Vlašic Mountain is well known for its cheese. It is considered one of the best cheeses in the central Balkans. It is believed that the technology for this cheese was brought by nomadic herders, people coming to this area from the East who called themselves Vlasi.
Traditional Bosnian desserts
Tufahija – Poached apple
Tufahija is an apple poached with sugar syrup and when tender stuffed with chopped walnuts and cream then served cold with a Bosnian coffee
Hurmasice – Shortbread With Syrup
The shortbread dough is made from butter, flour, yoghurt, oil, eggs and walnut pieces when baked the finger-like cookies are drenched in a sugar syrup with lemon and served – yes it will make your teeth hurt like baklava.
Ružice – Rose pie
Ružice or rose pies are made exactly the same as baklava but the layering method is slightly different. The dough is rolled and cut so that each slice resembles a little flower.
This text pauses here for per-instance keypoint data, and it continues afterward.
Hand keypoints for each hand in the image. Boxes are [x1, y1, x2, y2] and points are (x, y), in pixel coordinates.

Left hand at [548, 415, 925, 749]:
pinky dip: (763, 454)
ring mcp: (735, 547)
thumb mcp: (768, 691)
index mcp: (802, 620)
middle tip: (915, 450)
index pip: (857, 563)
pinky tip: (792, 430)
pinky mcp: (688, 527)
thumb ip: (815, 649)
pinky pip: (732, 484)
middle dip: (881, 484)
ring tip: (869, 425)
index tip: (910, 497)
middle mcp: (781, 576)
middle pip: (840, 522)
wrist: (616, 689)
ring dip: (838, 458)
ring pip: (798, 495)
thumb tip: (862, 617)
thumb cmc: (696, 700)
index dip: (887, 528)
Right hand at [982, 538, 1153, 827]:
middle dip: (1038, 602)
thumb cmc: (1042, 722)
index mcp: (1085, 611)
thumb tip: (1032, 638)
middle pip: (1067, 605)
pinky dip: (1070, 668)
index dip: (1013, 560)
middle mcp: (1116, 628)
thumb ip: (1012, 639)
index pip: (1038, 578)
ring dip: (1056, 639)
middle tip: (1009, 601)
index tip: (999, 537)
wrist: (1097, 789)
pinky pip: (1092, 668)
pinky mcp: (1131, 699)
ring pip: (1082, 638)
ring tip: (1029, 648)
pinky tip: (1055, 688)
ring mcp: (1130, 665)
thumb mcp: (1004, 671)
Speaking of Baklava this is a traditional Bosnian food but it is available everywhere and was of course introduced to Bosnia by the Ottoman Empire.
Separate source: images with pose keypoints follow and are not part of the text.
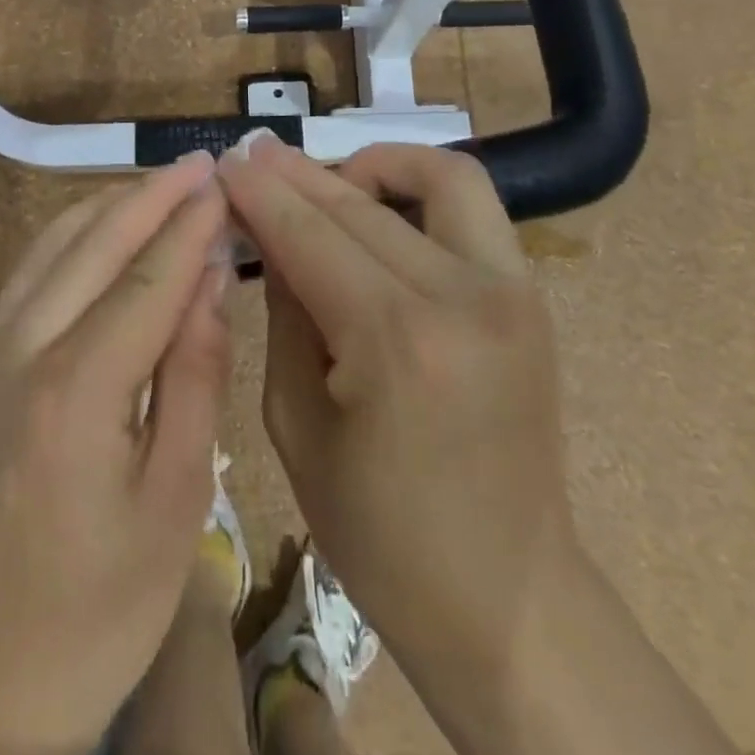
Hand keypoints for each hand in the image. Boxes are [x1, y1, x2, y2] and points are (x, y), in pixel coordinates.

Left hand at [0, 153, 232, 754]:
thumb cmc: (107, 603)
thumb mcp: (178, 498)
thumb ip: (195, 375)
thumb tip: (210, 279)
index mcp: (74, 395)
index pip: (146, 282)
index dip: (190, 227)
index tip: (226, 183)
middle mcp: (19, 356)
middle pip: (93, 246)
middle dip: (151, 197)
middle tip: (201, 162)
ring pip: (52, 247)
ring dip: (109, 207)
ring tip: (163, 185)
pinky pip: (29, 275)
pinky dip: (72, 235)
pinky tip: (105, 228)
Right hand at [218, 137, 573, 681]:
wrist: (507, 598)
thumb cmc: (380, 533)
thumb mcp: (296, 422)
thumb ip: (284, 311)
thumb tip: (266, 231)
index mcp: (396, 342)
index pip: (308, 235)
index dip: (259, 192)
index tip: (224, 161)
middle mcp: (462, 297)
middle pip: (360, 203)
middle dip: (296, 174)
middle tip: (252, 156)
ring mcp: (510, 290)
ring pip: (437, 176)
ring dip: (372, 164)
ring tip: (324, 180)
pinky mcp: (530, 296)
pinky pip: (471, 206)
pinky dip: (419, 187)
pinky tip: (378, 206)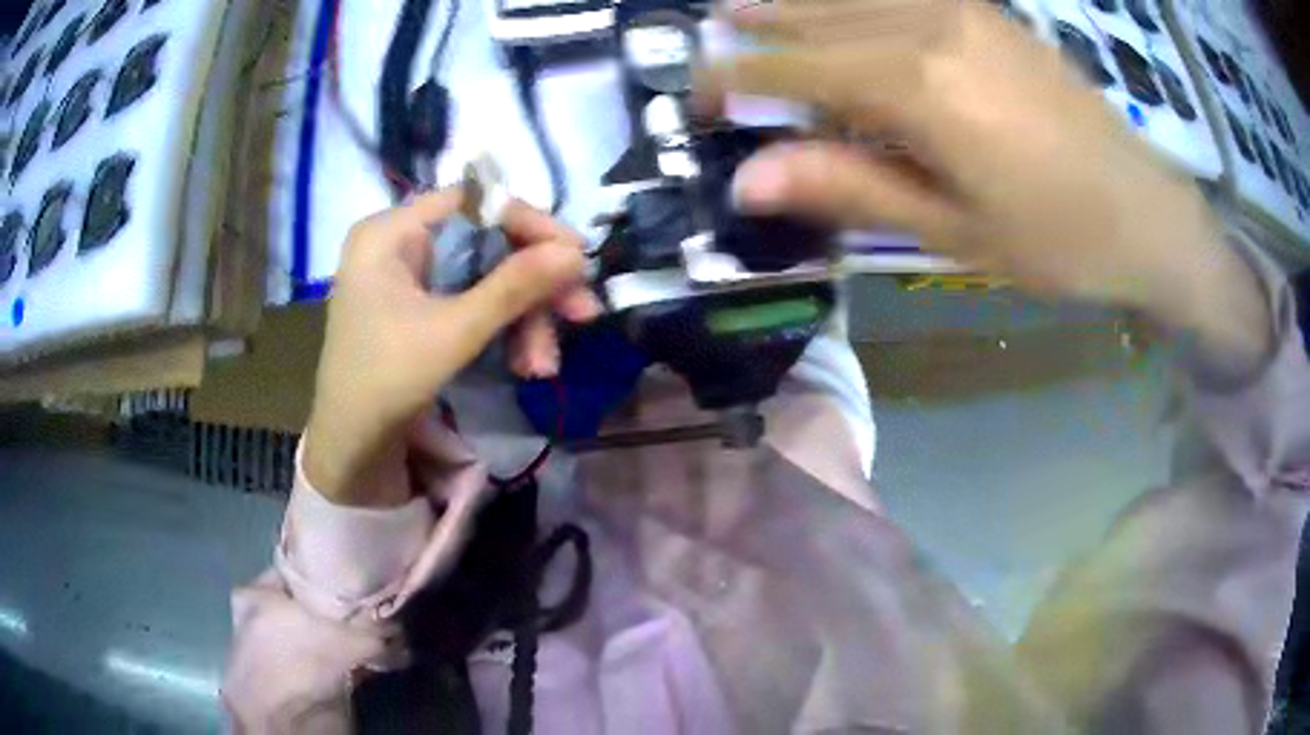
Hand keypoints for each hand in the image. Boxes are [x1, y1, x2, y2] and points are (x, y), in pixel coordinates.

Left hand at [304, 189, 599, 505]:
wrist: (352, 451)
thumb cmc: (385, 382)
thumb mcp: (453, 333)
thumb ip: (514, 287)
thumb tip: (577, 254)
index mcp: (391, 233)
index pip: (474, 203)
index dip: (529, 224)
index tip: (577, 257)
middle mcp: (400, 245)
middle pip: (486, 243)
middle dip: (533, 286)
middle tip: (581, 313)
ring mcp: (409, 279)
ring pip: (486, 278)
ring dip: (524, 318)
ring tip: (544, 365)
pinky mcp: (420, 309)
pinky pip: (473, 303)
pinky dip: (503, 331)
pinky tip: (526, 364)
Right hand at [700, 0, 1270, 362]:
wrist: (1148, 214)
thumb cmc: (1057, 241)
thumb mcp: (951, 231)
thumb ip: (850, 189)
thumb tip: (748, 181)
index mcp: (918, 87)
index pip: (797, 68)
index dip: (736, 78)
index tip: (694, 94)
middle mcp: (931, 26)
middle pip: (820, 12)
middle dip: (757, 21)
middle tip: (706, 26)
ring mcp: (966, 11)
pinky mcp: (992, 13)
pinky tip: (846, 1)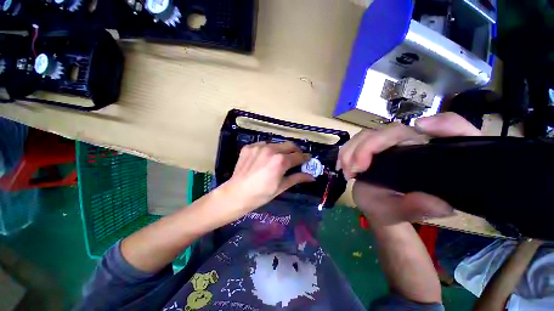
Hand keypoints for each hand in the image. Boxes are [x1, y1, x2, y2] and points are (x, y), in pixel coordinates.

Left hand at [223, 141, 313, 212]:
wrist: (237, 194)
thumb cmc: (261, 194)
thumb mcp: (281, 187)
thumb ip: (297, 178)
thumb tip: (312, 176)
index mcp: (281, 161)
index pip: (298, 156)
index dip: (305, 157)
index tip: (308, 158)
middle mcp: (271, 149)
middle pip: (289, 145)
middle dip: (295, 151)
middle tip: (296, 157)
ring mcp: (259, 146)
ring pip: (276, 144)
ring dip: (281, 150)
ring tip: (279, 158)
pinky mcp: (249, 146)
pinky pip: (263, 145)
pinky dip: (268, 150)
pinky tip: (265, 158)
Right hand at [338, 112, 481, 225]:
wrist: (376, 207)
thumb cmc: (395, 211)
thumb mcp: (405, 212)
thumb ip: (418, 208)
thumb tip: (440, 204)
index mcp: (426, 157)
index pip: (446, 130)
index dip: (443, 124)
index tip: (420, 130)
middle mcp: (409, 145)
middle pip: (388, 131)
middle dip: (365, 148)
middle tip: (355, 170)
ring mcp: (386, 145)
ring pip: (366, 135)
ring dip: (350, 151)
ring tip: (347, 173)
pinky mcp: (370, 147)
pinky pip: (354, 141)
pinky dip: (345, 152)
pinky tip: (342, 166)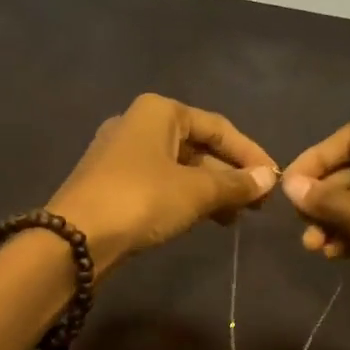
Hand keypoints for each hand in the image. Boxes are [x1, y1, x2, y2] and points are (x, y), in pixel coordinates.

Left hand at [49, 94, 277, 276]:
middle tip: (257, 205)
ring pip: (178, 167)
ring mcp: (120, 153)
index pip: (218, 127)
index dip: (250, 154)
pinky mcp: (111, 181)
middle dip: (229, 175)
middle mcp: (138, 123)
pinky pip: (159, 182)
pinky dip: (184, 197)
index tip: (274, 182)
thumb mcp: (196, 191)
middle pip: (197, 146)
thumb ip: (235, 184)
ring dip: (209, 190)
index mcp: (159, 111)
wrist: (74, 237)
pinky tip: (202, 219)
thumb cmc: (141, 200)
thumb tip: (268, 179)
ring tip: (235, 218)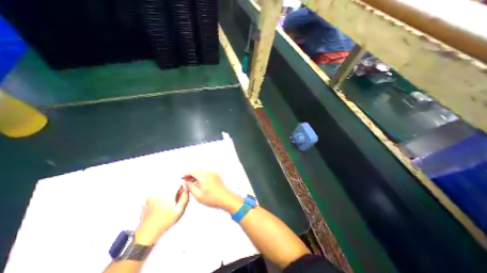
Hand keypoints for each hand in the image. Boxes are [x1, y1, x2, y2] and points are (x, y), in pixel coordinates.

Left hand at [138, 189, 190, 245]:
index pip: (177, 183)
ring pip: (164, 188)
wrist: (147, 232)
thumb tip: (186, 190)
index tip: (181, 193)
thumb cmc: (163, 223)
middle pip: (171, 184)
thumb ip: (184, 198)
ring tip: (167, 203)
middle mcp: (159, 193)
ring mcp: (152, 195)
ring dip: (168, 192)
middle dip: (174, 190)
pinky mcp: (147, 198)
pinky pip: (157, 193)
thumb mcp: (178, 211)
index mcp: (168, 195)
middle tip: (174, 200)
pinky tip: (160, 205)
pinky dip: (161, 196)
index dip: (181, 188)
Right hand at [183, 172, 240, 212]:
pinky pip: (207, 174)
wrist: (225, 198)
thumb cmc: (213, 198)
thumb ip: (190, 187)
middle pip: (197, 171)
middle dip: (191, 176)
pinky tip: (201, 184)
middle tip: (187, 182)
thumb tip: (186, 183)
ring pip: (202, 173)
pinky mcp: (217, 176)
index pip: (192, 172)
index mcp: (204, 176)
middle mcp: (209, 172)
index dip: (186, 175)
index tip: (182, 178)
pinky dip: (202, 177)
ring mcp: (214, 173)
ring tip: (193, 185)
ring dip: (197, 177)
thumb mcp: (198, 195)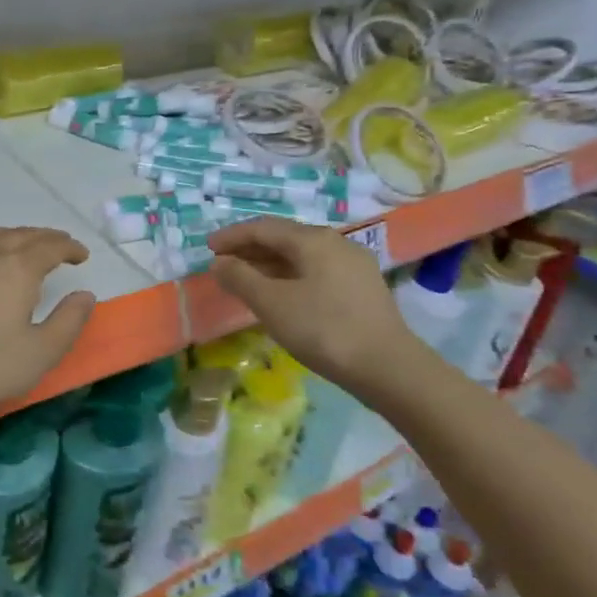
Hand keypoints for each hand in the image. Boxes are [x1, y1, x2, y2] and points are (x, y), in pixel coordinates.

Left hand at [0, 227, 95, 434]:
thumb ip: (68, 321)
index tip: (81, 254)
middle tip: (59, 244)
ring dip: (11, 235)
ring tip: (21, 245)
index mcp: (16, 268)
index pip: (50, 246)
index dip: (69, 247)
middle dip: (44, 237)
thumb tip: (85, 294)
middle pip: (20, 235)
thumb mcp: (40, 353)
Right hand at [206, 218, 415, 396]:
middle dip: (250, 249)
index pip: (263, 227)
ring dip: (269, 265)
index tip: (207, 248)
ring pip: (301, 257)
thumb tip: (218, 262)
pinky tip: (280, 296)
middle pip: (284, 238)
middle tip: (222, 264)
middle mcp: (336, 243)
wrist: (389, 369)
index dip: (232, 236)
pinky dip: (290, 277)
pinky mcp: (362, 289)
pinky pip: (316, 272)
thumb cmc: (323, 329)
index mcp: (313, 240)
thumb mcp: (272, 304)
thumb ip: (240, 278)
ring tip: (245, 281)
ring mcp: (353, 266)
More familiar to those in Europe roasted chestnuts are a favourite treat around Christmas time in the UK and in France and they are popular at this time in Bosnia as well.
Traditional Bosnian drinks
Zova – Elderflower Cordial
Zova is a cordial which simply means it’s a non-alcoholic syrup that is mixed with either water or soda water to give you a lovely light refreshing drink. Very popular in the UK Elderflower drinks are very common and can be made at home.
Bosanska Kahva – Bosnian Coffee
Coffee in Bosnia is served in a small cup and is very strong like espresso. Served with a sugar cube on the side Bosnian coffee is drunk by first dipping the sugar cube in the coffee and then tasting the cube and drinking the coffee. Plain water is served with your coffee to cleanse the palate between mouthfuls of the bitter coffee.
Rakija – Fruit brandy
The Bosnians make their fruit brandy from a wide variety of fruits found in different regions. And Rakija is the national drink. Common flavours are produced from plums, apples, quinces and apricots.
Medovina – Mead
Medovina is usually a milder thank rakija as it is made and distilled from fermented honey and water mixed with herbs and spices. Think of it like wine that’s made from honey instead of grapes.
Višnjevača – Sour Cherry Liqueur
Višnjevača is a liqueur made by fermenting sour cherries and sugar in rakija these are left for up to 6 weeks minimum and only stirred a few times during the fermentation process. It is very strong and very sweet so very easy to get very drunk.
Bosnia is not known for its beer but it is something that young Bosnians are changing with some artisanal varieties made locally with fresh spring water.
Balkan, Middle Eastern, Austro-Hungarian and Mediterranean Bosnian food combines all these influences into a melting pot of delicious foods to try when you visit.